Vorliegender Text ▸
━━━━━━━━

Danke es funktioniert! Habe nun erstmal den ganzen überflüssigen PHP kram entfernt! Ich glaube, dass es nun doch etwas wird mit meiner Seite ! Das habe ich alles dir zu verdanken! Das mit dem Alter scheint zwar unwichitg zu sein aber es ist sehr wichtig warum kann ich nicht sagen aber es ist es *selbstverwirren*


----------



## SonicBe@m (29. August 2003)

^^
nichts für ungut das funktioniert natürlich auch wunderbar *g*
Aber da ich nen extremer Java fanatiker bin mag ich solche sachen nicht wie 
cut int and parse to string ^^
wenn du ehh immer nen kleinsten Wert haben willst dann benutz halt Mathematische Funktionen aus math.class 

$alter = floor($alteralskommazahl);

ausserdem ist das deutlich Performanter *g*]


----------



## Tim C. (29. August 2003)

Nagut, das hatte ich kurzzeitig verdrängt, weil ich im Kopf gehabt hatte, dass das genau wie ceil() und round() bei bestimmten Werten Probleme geben kann  

Also natürlich ist floor() sehr viel besser und performanter


----------



## BigR (29. August 2003)

Ok ! werde mal schaun ob es sich rentiert!


----------



## sili (30. August 2003)

hm ich frage mich wie du das alter ausrechnen tust, dass du am ende dezimalstellen hast.


----------



## Tim C. (30. August 2003)

Das liegt daran, weil er aus dem Timestamp des Geburtstages und dem aktuellen Timestamp eine Differenz gebildet hat. Wenn er diese nachträgliche Differenz, welche zunächst in Sekunden vorliegt, in Jahre umformatiert, bekommt er logischerweise eine Dezimalzahl, aber das sollte eigentlich aus seinem Post hervogegangen sein.

━━━━━━━━

Erfasste Angaben ▸
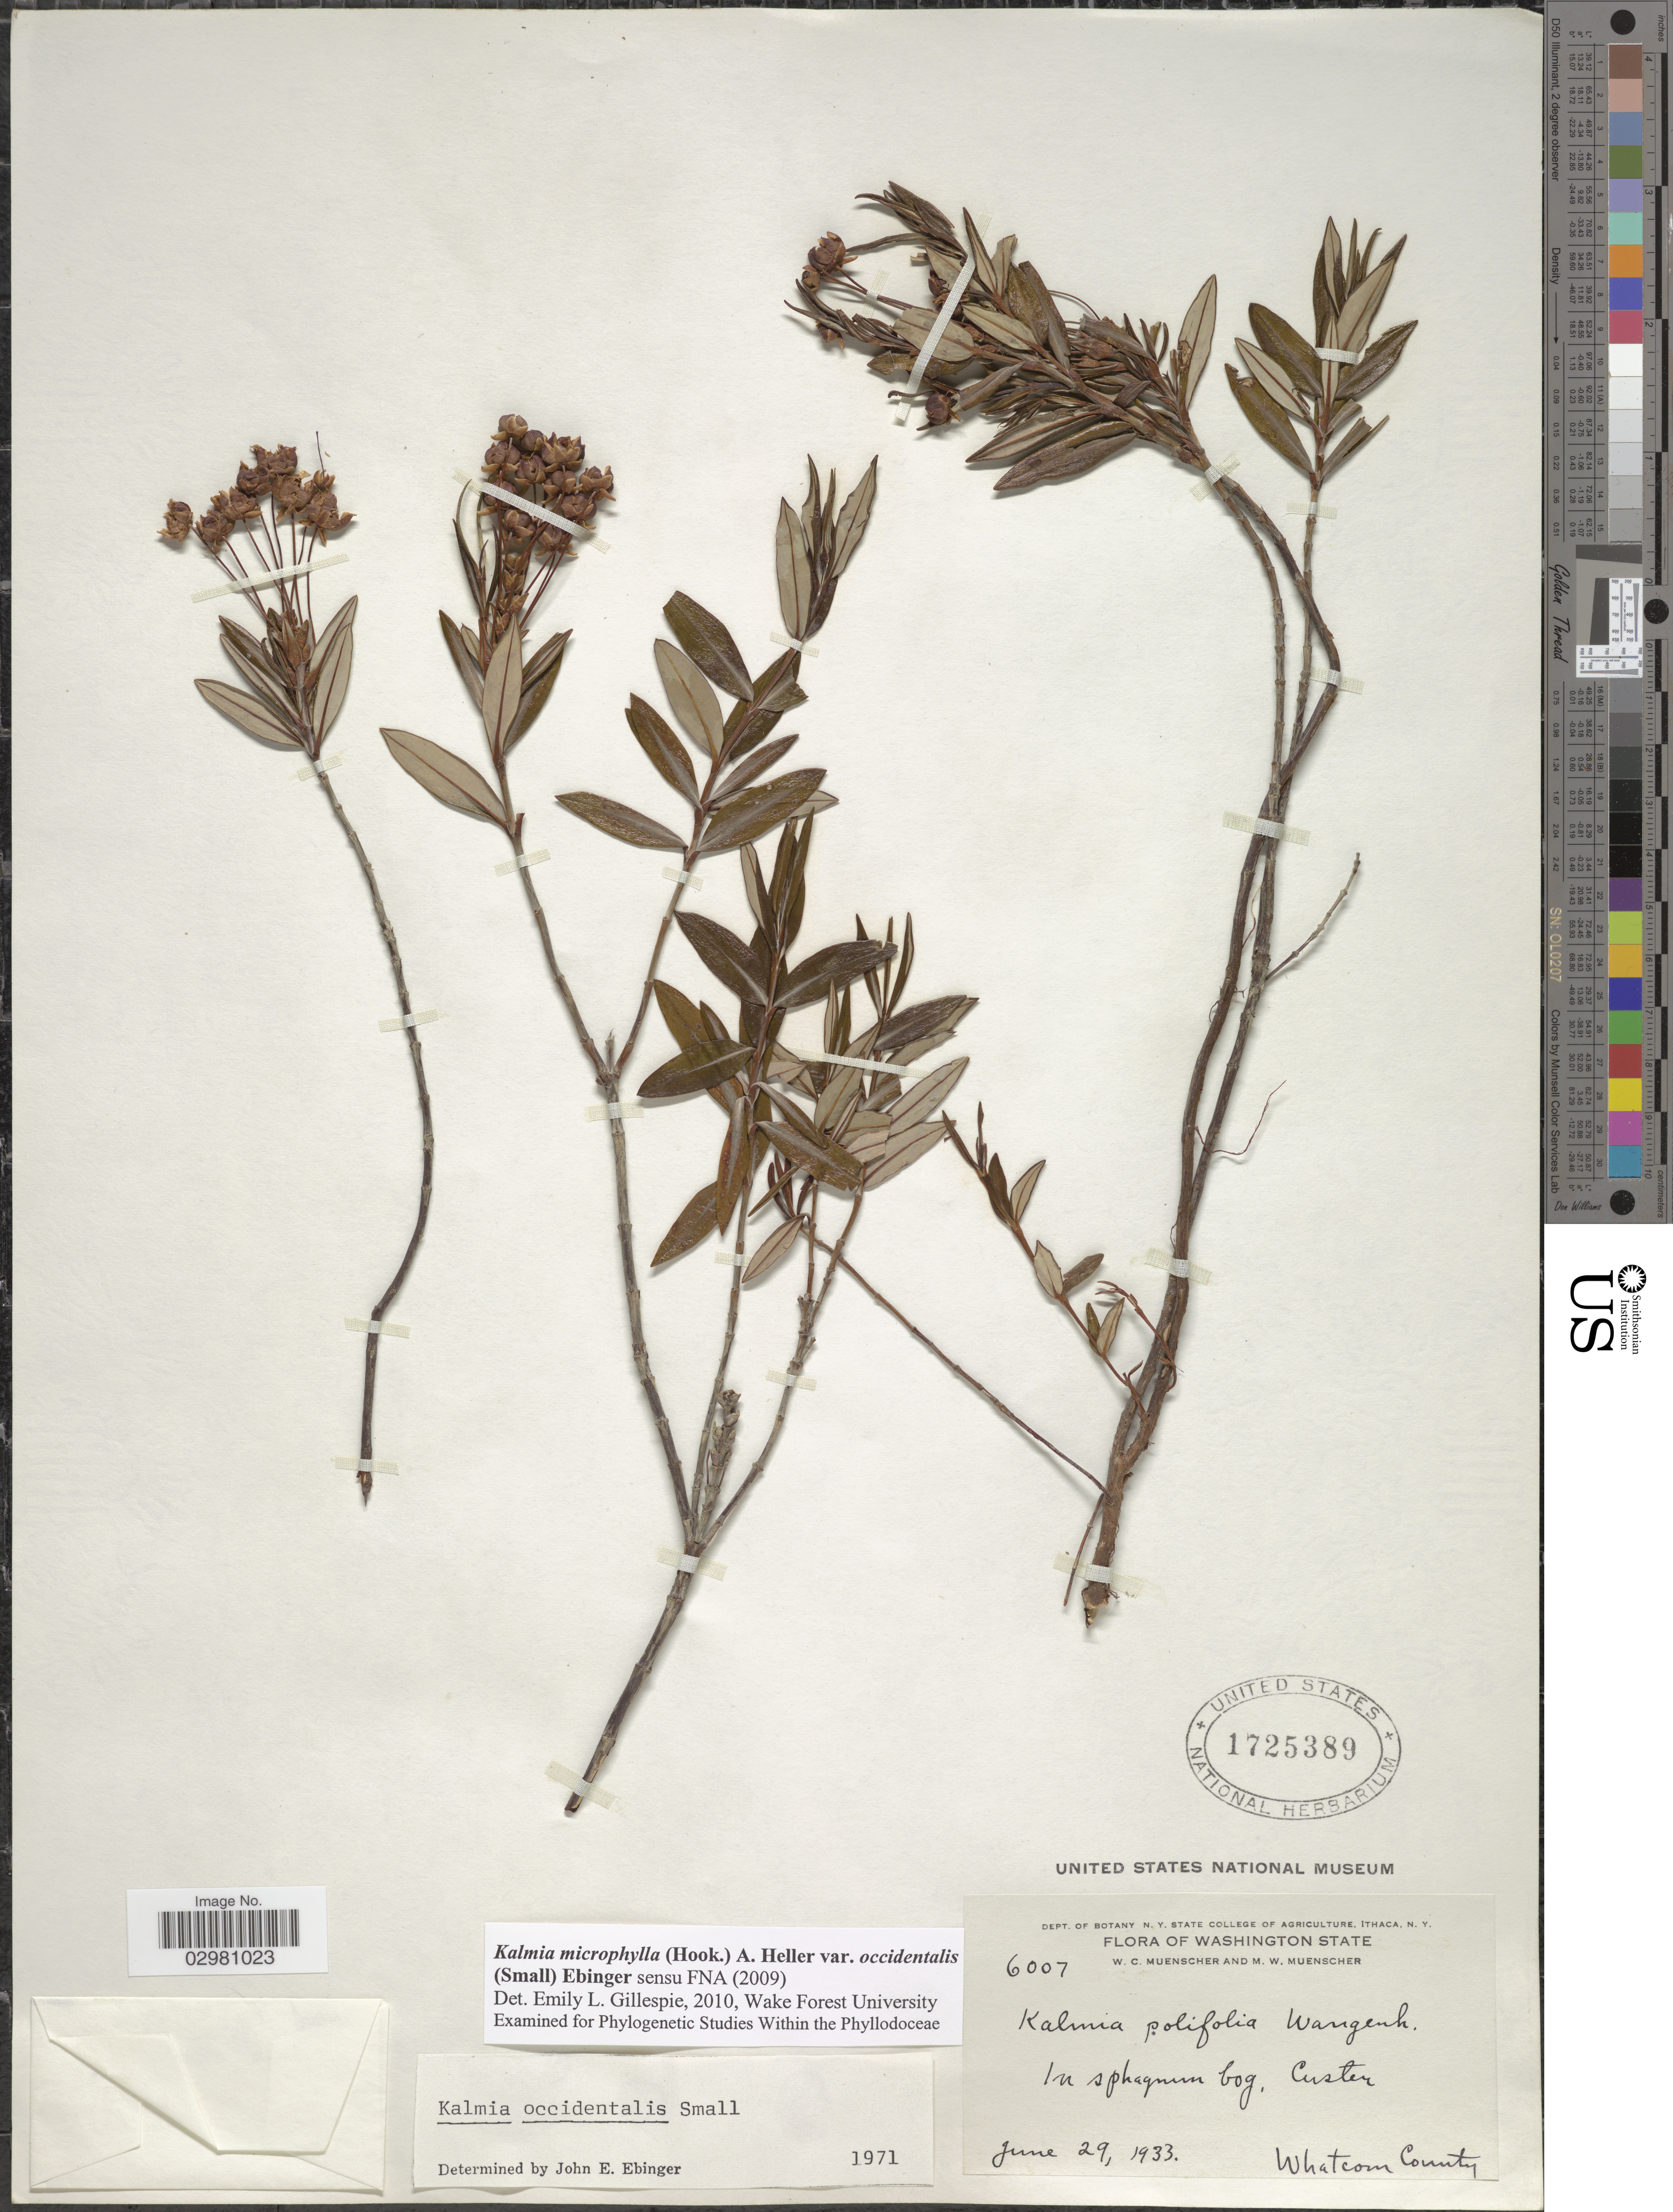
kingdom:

━━━━━━━━

Zu erledigende Aufgaben ▸
- 1) Warum ergibt die Altersberechnung laut Tim C. im Forenthread eine Dezimalzahl?
- 2) Kopiere aus dem Forenthread den Abschnitt von „## BigR (29.“ bis „ende dezimalstellen hast.“, beide Stellen eingeschlossen, wortgetreu.

Die Antworten ▸
- 1) Er hat die Differenz aus dem Timestamp des Geburtstages und dem aktuellen Timestamp gebildet. Diese Differenz liegt zunächst in Sekunden vor und ergibt beim Umformatieren in Jahre eine Dezimalzahl.

- 2)
## BigR (29. August 2003)

Ok ! werde mal schaun ob es sich rentiert!


----------



## sili (30. August 2003)

hm ich frage mich wie du das alter ausrechnen tust, dass du am ende dezimalstellen hast.